Hay que dejarlo ir al cielo entre las sábanas blancas que se llevaron a Remedios y entre veladoras encendidas. También entre palabras, aunque ninguna construcción literaria, ningún texto le harán justicia. Sólo quiero decir: él fue nuestro. Desde allá, desde los sesenta cuando empezó a ser leído y muchos de nosotros éramos jóvenes y nos maravillamos con las historias que contaba siempre diferentes y siempre las mismas en sus novelas.
Sus palabras nos dejaban la espalda llena de la humedad del caribe, y los oídos atarantados con los sonidos que eran español, parecían español, pero no estaban hechos para nuestras orejas mexicanas, a las que les falta la clave. Nosotros oímos preferentemente en tres cuartos. Sin embargo, adoramos el ritmo que García Márquez propuso entre mariposas amarillas y el ángel que se cayó de pronto en una casa.
Muchos hicimos el árbol genealógico de los Buendía. El mío estaba en unas hojas de papel calca rosas que no sé de dónde saqué y que atesoré hasta su desaparición. Hojas de cartas de amor y Aurelianos. Nada como zambullirse en esos mares garciamarquescos y ahogarse y despertarse al otro día entre el cemento y el olor a gasolina, preguntándose cuál de las dos era la realidad verdadera y cómo encajaba una en cualquiera de ellas.

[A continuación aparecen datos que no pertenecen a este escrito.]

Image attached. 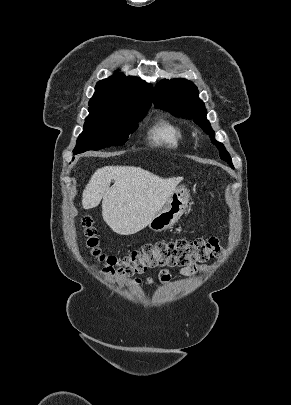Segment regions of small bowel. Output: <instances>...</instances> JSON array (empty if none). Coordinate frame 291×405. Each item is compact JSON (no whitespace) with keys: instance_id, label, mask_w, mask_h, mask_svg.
<instances>
[{"instance_id":"obj_1","label":"small bowel","mask_w":291,"mask_h":405,"mask_svg":"<svg viewBox=\"0 0 291 405\" xmlns=\"http://www.w3.org/2000/svg\"><path fill=\"white\" fill-rule=\"evenodd\" d=\"M206 269V265L205 264H192L190 266L184 267L180 269V274L184 275V276H188V275H192L195 274L199 271H204ZM171 276H170V272L166 269L162 270L159 274V281L162 284H168L170 282ZM143 282H146L150 285L153 284V280L151 278H146V279H142V278H136L133 280V283L135 284H141Z\"/></svg>"}]
</instances>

En su Vivir para contarla, él confesó tener mala ortografía. Yo tuve una crisis que me dura hasta la fecha. Porque es absolutamente real su grandeza como creador y yo fijándome en las comas y los acentos. Lo mismo le ha de haber pasado a Lope, le ha de haber importado un comino cometer una falta de ortografía de camino a la inmortalidad.
Quiero con los diez dedos de las manos decirle adiós, del teclado al aire, del aire al oscuro espacio de lo que creemos que es la muerte. Quiero agitar la mano y que él se vaya elevando y nos vaya viendo a todos desde arriba hacernos chiquitos y más chiquitos, mientras él sonríe y se pierde en el misterio y se le ocurre cómo podría escribir eso, cómo podría transformarnos en personajes mágicos que se despiden minúsculos en el momento en que él se hace infinito.